How to become a millionaire with Blackjack?

“device” is not very well defined in the statute. I was under the impression that if it isn’t part of your body, you can’t use it to affect the outcome of a game. If I get sone time soon I’ll look for legal cases to cite, but for now I’ll concede that pont.

You don’t need a ‘big player’ to form a team. One of the big advantages of team play is that it reduces variance. Because the tables are not dependent trials, each member of the team can bet the amount as a percentage of the bankroll as he would if there were no other players.

Let me explain: Sizing your bets in blackjack involves something called the “Kelly Criterion”, which is the relationship between the size of your bankroll and the amount you can bet for a given advantage. If you bet more than the Kelly maximum, you will eventually crash your bankroll to zero.

The Kelly maximum is found by multiplying your advantage by your bankroll. So if you have a 1% advantage over the house, you can bet up to 1% of your bankroll on that specific wager. Most players use a half Kelly bet to avoid unpleasant swings. So if you have a $10,000 bankroll, and the count goes high enough that you calculate that you have a 1% advantage, you might bet $50. And if you have a 1% advantage, that $50 bet has an expected value of 50 cents.
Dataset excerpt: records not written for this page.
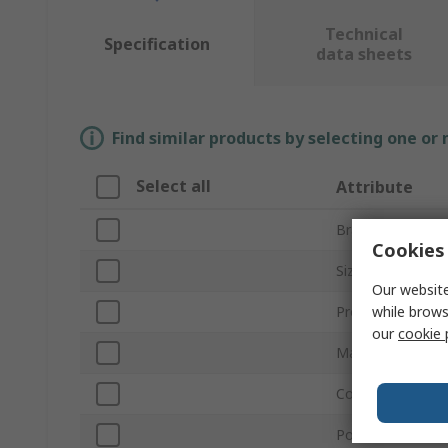
Technical
Specification
data sheets
Find similar products by selecting one or
Select all
Attribute
Brand
Cookies 
Size
Our website
while brows
Product Type
our
cookie 
Material
Colour
Powdered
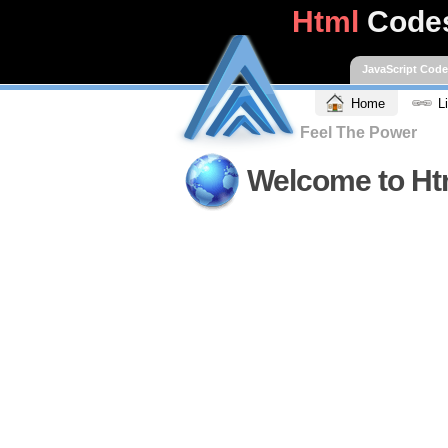
Html
Code
JavaScript Cod
Home
L
Feel The Power
Welcome to Ht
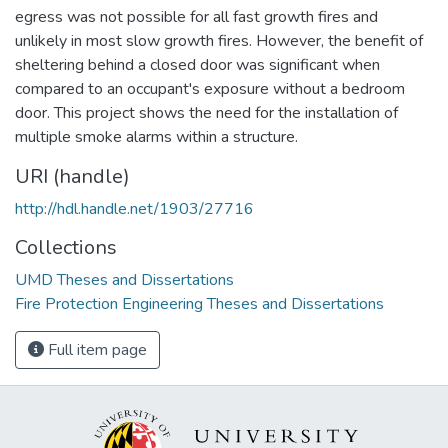
egress was not possible for all fast growth fires and
unlikely in most slow growth fires. However, the benefit of
sheltering behind a closed door was significant when
compared to an occupant's exposure without a bedroom
door. This project shows the need for the installation of
multiple smoke alarms within a structure.
URI (handle)
http://hdl.handle.net/1903/27716
Collections
UMD Theses and Dissertations
Fire Protection Engineering Theses and Dissertations
Full item page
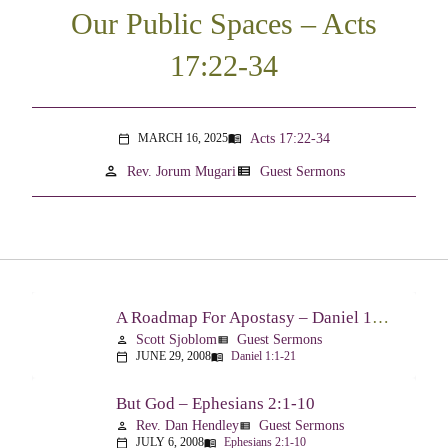
Our Public Spaces – Acts
17:22-34
Acts 17:22-34
MARCH 16, 2025
menu_book
calendar_today
person
view_list
Rev. Jorum Mugari
Guest Sermons
A Roadmap For Apostasy – Daniel 1:1-21
Scott Sjoblom
Guest Sermons
person
view_list
JUNE 29, 2008
Daniel 1:1-21
calendar_today
menu_book
But God – Ephesians 2:1-10
Rev. Dan Hendley
Guest Sermons
person
view_list
JULY 6, 2008
Ephesians 2:1-10
calendar_today
menu_book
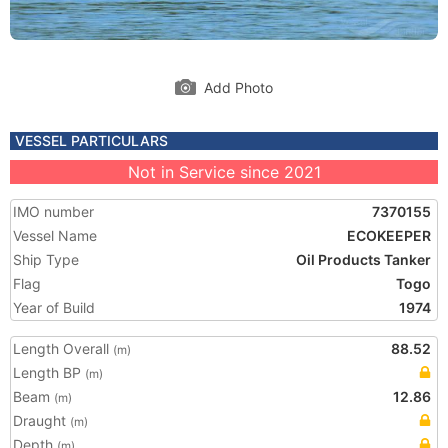
Add Photo
VESSEL PARTICULARS
Not in Service since 2021
IMO number
7370155
Vessel Name
ECOKEEPER
Ship Type
Oil Products Tanker
Flag
Togo
Year of Build
1974
Length Overall
88.52
(m)
Length BP
(m)
Beam
12.86
(m)
Draught
(m)
Depth
(m)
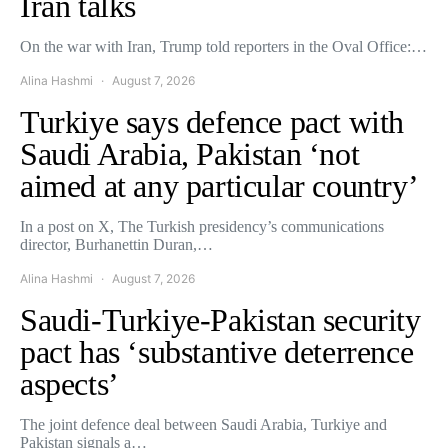
Iran talks
On the war with Iran, Trump told reporters in the Oval Office:…
Alina Hashmi
August 7, 2026
Turkiye says defence pact with
Saudi Arabia, Pakistan ‘not
aimed at any particular country’
In a post on X, The Turkish presidency’s communications
director, Burhanettin Duran,…
Alina Hashmi
August 7, 2026
Saudi-Turkiye-Pakistan security
pact has ‘substantive deterrence
aspects’
The joint defence deal between Saudi Arabia, Turkiye and
Pakistan signals a…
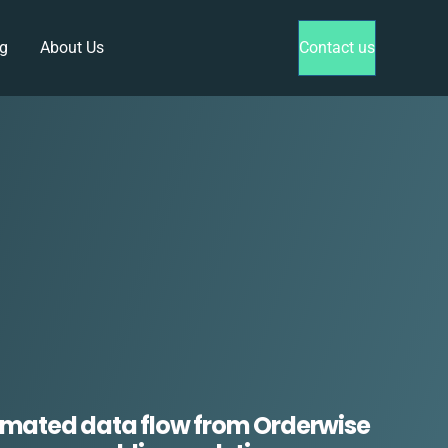
g
About Us
Contact us
mated data flow from Orderwise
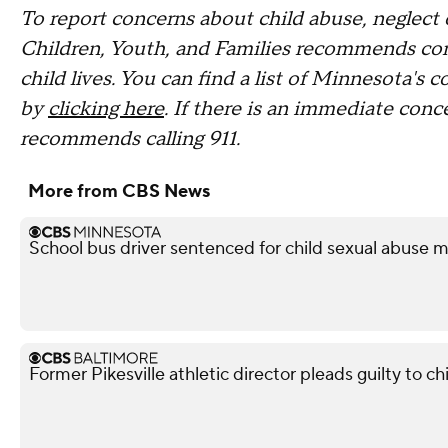
To report concerns about child abuse, neglect
Children, Youth, and Families recommends con
child lives. You can find a list of Minnesota's 
by
clicking here
. If there is an immediate conc
recommends calling 911.
More from CBS News
School bus driver sentenced for child sexual abuse m
Former Pikesville athletic director pleads guilty to ch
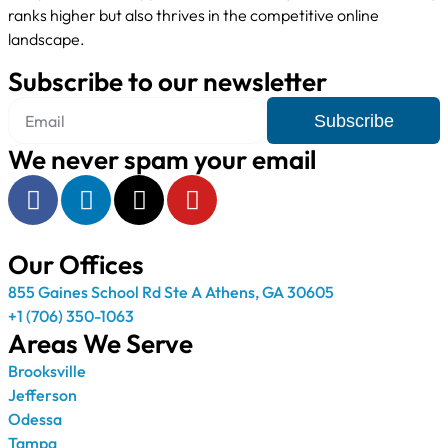
ranks higher but also thrives in the competitive online
landscape.
Subscribe to our newsletter
Subscribe
We never spam your email
Our Offices
855 Gaines School Rd Ste A Athens, GA 30605
+1 (706) 350-1063
Areas We Serve
Brooksville
Jefferson
Odessa
Tampa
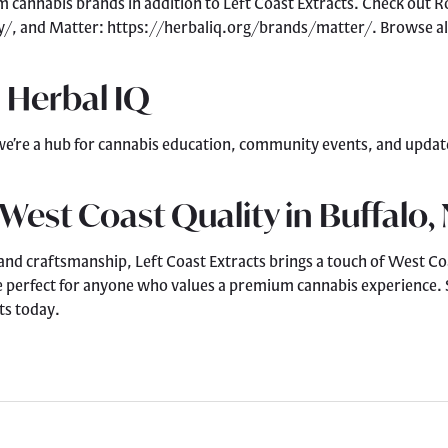
um cannabis brands in addition to Left Coast Extracts. Check out
y/, and Matter: https://herbaliq.org/brands/matter/. Browse al
 Herbal IQ
we’re a hub for cannabis education, community events, and updates
 West Coast Quality in Buffalo,
 and craftsmanship, Left Coast Extracts brings a touch of West Coa
e perfect for anyone who values a premium cannabis experience. S
ts today.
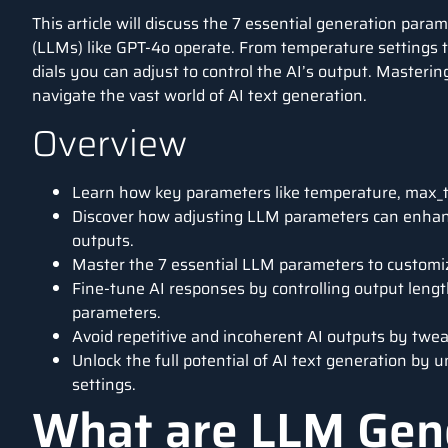
This article will discuss the 7 essential generation pa
(LLMs) like GPT-4o operate. From temperature settings t
dials you can adjust to control the AI’s output. Masterin
navigate the vast world of AI text generation.
Overview
Learn how key parameters like temperature, max_t
Discover how adjusting LLM parameters can enhance
outputs.
Master the 7 essential LLM parameters to customiz
Fine-tune AI responses by controlling output length
parameters.
Avoid repetitive and incoherent AI outputs by twe
Unlock the full potential of AI text generation by
settings.
What are LLM Gen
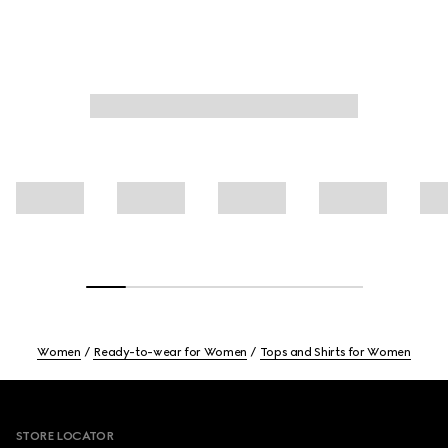
Women
Ready-to-wear for Women
Tops and Shirts for Women
Footer
STORE LOCATOR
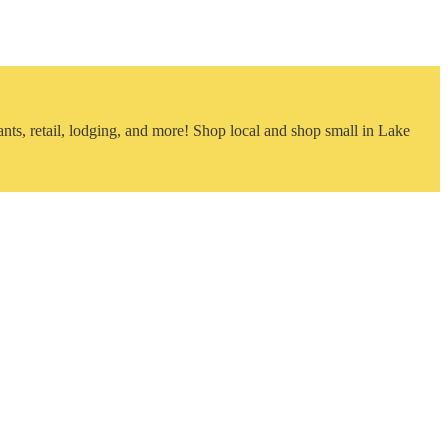
nts, retail, lodging, and more! Shop local and shop small in Lake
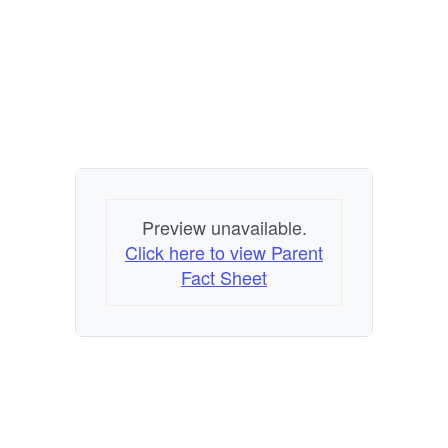
Preview unavailable.
Click here to view Parent
Fact Sheet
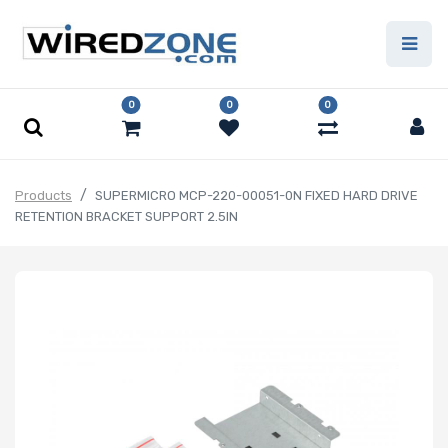
0
0
0
Products
SUPERMICRO MCP-220-00051-0N FIXED HARD DRIVE
RETENTION BRACKET SUPPORT 2.5IN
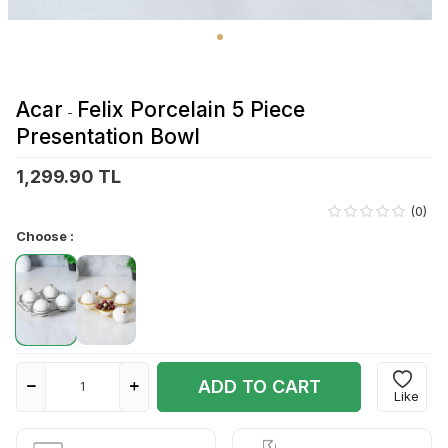
Acar
Felix Porcelain 5 Piece
-
Presentation Bowl
1,299.90 TL
(0)
Choose :
ADD TO CART
Like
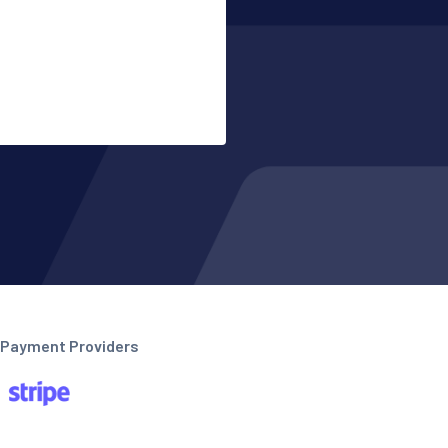
Payment Providers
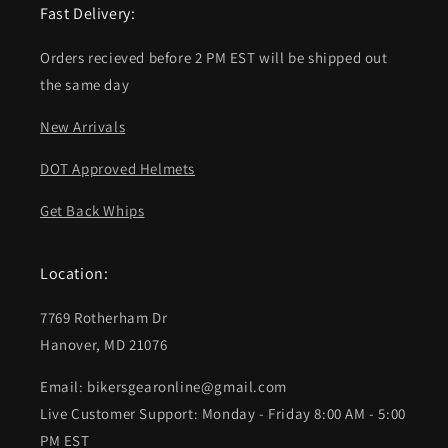
Fast Delivery:
Orders recieved before 2 PM EST will be shipped out
the same day
New Arrivals
DOT Approved Helmets
Get Back Whips
Location:
7769 Rotherham Dr
Hanover, MD 21076
Email: bikersgearonline@gmail.com
Live Customer Support: Monday - Friday 8:00 AM - 5:00
PM EST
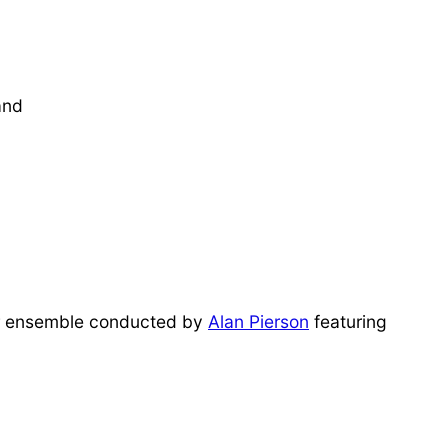
and
 ensemble conducted by
Alan Pierson
featuring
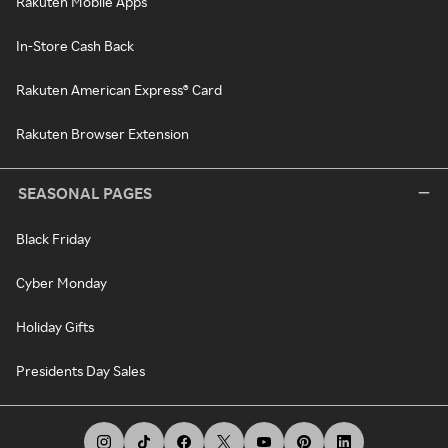
Rakuten Mobile Apps
In-Store Cash Back
Rakuten American Express® Card
Rakuten Browser Extension
SEASONAL PAGES
Black Friday
Cyber Monday
Holiday Gifts
Presidents Day Sales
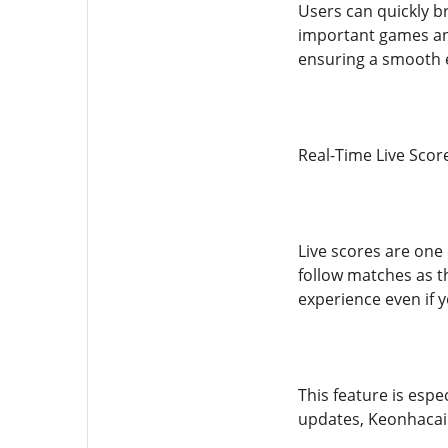
Users can quickly b
important games and
ensuring a smooth 
Real-Time Live Scor
Live scores are one 
follow matches as t
experience even if 
This feature is espe
updates, Keonhacai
Whoo boy!

But now add 10 people, each of whom has $10,000. Now you can pool your money, and each of you can bet as if your personal bankroll was $100,000. Your profit now goes up by a factor of 10, even though you aren’t commicating with your team in any way. They don’t even have to be in the same casino with you.

As for being banned, in my experience the casino will leave you alone so long as you’re not ‘betting black’ (i.e. your bets stay under $100). The only real risk to the casino’s bottom line comes from the very small number of individual players who have bankrolls big enough to be betting thousands of dollars per hand, or from teams.

Individual low limit counters are generally not a threat and are left alone. They’re good advertising. Most low-limit counters lose money because they don’t spread their bets enough, or because they are missing critical bits of understanding of the game or of how to count, or because they let their superstitions override their knowledge. And the ones who do make a few bucks at it go home and tell their friends all about their exploits and become a source of advertising for the casino.

Card counting is fun recreationally. Play $5 tables and spread your bets 8-1 when the count is high, and you can make a few bucks over the long haul and counting makes blackjack somewhat more interesting than watching paint dry. But counting for a living is really, really hard. I’ve done it. I don’t recommend it. I made money, but it was gross, tedious work.

If you want to make a living as a gambler, learn poker. Poker is orders of magnitude harder to learn (to the point where you can make money), but it’s more fun, and the profit potential is higher.

That, and the ones who made a few bucks are likely to still be poor players, and made their money the old-fashioned way: By getting lucky. But, of course, to them, the fact that they came out ahead is “proof” that their method worked, and they’ll tell all their family and friends about their “proven” method, and then their family and friends all use it and most of them end up giving the casino money.

Reshuffling only makes a difference if you put all the cards back into the deck. Merely reshuffling the remaining cards doesn’t change anything, since they were already sufficiently randomized.

So you’re saying you are in charge of kicking people out of casinos, but you aren’t really clear on the law involved in doing so?

Start with two million…

:smiley:

I’m guessing that Mosier just kicks out the folks his boss tells him to kick out, and trusts that the boss knows the law. It wouldn’t actually make any difference, though, since he’s not arresting them. Casinos generally just exercise their right to refuse service to anyone.

Actually, the question was whether someone who uses a device to signal a second player when to start betting is violating the law. I had a chance to read up on the law since my last post, and “device” is not defined. NRS 465.075 is the statute that appears to cover this possibility, which outlaws the possession with intent to use “any device to assist in projecting the outcome of a game, or in analyzing the strategy for playing or betting to be used in the game” inside licensed gaming establishments. I am not aware of any court case in which this statute was used to prosecute someone for using a device to signal a second party to begin betting, but I am not a lawyer. It seems clear to me that this statute makes it a class B felony to do so.

That’s not what I said at all. You don’t have to be breaking the law to get kicked out of a casino. Even if you were breaking the law, it’s for the police to enforce, not me. The most I would have to do with enforcement of the law is give a phone call to the agency in charge of enforcing gaming law to see if they wanted me to detain someone for them. I would not detain someone for any reason under my own authority.

To be clear, I work for a casino, not a government agency. The “back room” is a myth that might have been true 20 years ago, but only exists in hollywood now.